- TEXT PROVIDED
**********

A Year of Digital Detox image

A Year of Digital Detox

The Church of England has recently launched a ‘Digital Charter’ aimed at encouraging users of social media to play nice. I’m sure it will make a big difference. #irony

A year ago I decided to significantly alter my digital habits: I closed down my Facebook account. I kept Twitter but removed the app from my phone and have not used my account in over a year. I removed Strava from my phone and can go weeks without looking at it on my laptop. I switched from using Google for search to DuckDuckGo.

I did this for a variety of reasons. I got rid of Facebook because so little of what I read on it actually benefitted me in any way. Plus I didn’t like the way Facebook tracks and monitors and advertises. That’s also why I moved away from Google – DuckDuckGo doesn’t track users in the way Google does so gives less personalised search results which I prefer; and I no longer suffer all the pop-up ads for things that Google and Facebook think I should buy. I realize that as an exile living in Babylon I have to use some of the structures and systems of the world but I don’t want to be more enslaved by it than I have to be.

**********

- TASK STATEMENT
In the digital detox text, which search engine did the writer switch to from Google? The material that comes next is from a different source and has no connection to the text.

**********

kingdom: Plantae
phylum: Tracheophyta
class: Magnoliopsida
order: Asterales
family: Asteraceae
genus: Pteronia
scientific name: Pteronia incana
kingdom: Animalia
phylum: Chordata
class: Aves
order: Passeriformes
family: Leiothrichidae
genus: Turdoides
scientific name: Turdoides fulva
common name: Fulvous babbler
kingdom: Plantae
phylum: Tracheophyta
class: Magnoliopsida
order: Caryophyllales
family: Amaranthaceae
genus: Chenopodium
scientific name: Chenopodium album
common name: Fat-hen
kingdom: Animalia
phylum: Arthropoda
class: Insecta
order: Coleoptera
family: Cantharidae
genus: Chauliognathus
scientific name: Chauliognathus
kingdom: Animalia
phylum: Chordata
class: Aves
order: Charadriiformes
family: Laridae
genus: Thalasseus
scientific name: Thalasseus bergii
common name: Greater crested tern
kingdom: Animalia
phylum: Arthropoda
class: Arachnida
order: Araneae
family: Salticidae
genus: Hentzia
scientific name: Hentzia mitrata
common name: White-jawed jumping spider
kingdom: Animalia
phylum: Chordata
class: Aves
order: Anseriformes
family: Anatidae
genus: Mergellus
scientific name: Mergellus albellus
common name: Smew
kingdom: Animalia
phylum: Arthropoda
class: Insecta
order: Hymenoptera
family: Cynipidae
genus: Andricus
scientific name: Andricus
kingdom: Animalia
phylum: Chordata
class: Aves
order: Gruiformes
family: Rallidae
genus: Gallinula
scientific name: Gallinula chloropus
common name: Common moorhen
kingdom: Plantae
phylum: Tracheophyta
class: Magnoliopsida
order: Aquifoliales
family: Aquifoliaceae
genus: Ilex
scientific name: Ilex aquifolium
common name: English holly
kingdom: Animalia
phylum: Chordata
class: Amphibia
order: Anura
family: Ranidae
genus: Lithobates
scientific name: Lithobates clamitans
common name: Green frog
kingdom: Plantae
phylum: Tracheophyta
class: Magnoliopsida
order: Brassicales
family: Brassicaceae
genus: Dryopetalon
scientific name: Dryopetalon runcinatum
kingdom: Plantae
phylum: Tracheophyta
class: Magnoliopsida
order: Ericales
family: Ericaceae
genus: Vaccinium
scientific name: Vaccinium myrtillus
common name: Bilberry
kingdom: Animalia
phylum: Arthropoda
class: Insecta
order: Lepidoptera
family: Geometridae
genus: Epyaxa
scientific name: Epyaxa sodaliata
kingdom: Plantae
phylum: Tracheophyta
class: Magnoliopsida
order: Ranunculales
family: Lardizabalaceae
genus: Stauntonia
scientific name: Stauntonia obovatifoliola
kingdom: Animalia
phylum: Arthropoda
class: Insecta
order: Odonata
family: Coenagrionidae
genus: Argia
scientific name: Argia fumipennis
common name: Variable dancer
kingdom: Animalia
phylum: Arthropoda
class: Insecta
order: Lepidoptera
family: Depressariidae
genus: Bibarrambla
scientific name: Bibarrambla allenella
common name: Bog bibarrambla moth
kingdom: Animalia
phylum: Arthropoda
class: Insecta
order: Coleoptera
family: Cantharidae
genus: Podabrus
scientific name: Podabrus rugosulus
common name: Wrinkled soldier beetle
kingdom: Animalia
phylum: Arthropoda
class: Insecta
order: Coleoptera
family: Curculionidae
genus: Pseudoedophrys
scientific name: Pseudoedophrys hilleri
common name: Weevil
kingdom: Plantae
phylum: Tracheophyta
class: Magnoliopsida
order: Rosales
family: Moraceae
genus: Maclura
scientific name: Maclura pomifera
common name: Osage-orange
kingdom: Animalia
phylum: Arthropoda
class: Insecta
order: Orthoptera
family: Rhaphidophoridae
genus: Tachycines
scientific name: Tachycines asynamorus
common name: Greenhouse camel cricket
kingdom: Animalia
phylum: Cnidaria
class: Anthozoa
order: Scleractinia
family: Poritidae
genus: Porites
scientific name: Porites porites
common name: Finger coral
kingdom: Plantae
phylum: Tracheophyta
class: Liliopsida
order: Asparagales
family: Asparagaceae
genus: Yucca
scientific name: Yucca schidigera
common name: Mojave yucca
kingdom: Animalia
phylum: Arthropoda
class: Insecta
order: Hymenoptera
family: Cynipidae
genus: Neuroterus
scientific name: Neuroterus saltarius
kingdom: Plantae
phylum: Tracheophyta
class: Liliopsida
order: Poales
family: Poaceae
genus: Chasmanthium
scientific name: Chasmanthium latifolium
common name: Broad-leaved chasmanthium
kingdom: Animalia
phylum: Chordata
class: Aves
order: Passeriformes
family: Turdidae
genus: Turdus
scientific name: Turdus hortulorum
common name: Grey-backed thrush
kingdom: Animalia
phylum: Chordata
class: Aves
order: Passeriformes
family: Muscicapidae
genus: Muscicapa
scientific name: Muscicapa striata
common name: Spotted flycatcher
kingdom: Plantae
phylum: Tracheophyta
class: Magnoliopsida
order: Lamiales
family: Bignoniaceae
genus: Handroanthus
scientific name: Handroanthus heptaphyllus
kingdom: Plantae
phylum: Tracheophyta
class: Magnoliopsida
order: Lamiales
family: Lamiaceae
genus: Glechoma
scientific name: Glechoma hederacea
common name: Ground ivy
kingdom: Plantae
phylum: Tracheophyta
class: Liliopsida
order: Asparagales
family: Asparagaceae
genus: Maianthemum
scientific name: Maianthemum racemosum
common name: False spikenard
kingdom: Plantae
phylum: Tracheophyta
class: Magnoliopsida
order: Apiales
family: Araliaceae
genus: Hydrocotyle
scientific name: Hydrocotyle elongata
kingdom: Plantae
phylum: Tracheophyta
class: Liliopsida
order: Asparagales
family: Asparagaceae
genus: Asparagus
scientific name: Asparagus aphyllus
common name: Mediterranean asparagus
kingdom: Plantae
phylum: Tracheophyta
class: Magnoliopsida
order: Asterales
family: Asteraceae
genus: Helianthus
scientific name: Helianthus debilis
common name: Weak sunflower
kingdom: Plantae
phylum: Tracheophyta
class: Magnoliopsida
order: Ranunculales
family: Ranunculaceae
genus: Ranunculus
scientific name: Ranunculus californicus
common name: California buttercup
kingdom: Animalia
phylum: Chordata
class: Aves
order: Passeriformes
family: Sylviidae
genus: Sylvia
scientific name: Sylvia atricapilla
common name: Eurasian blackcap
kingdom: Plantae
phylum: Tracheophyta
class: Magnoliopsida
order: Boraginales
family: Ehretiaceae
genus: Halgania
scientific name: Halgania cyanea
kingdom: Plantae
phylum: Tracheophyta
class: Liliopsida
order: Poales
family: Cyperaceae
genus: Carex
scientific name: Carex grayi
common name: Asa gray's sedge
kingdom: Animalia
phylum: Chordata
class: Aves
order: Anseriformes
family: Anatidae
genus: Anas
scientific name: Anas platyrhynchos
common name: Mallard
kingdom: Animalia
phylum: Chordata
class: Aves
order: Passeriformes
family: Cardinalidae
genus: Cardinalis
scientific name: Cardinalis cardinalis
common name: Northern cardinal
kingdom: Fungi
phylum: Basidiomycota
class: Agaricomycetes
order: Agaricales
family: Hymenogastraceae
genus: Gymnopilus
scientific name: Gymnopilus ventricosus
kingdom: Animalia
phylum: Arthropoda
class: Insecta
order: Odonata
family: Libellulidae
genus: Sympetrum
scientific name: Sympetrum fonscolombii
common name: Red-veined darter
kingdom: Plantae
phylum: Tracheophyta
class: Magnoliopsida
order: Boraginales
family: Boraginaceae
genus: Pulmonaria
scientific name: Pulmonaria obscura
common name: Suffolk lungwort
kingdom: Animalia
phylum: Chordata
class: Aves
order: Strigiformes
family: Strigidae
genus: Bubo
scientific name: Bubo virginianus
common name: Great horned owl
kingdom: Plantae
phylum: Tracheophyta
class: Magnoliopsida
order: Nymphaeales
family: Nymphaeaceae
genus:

**********

- RESULT BELOW
DuckDuckGo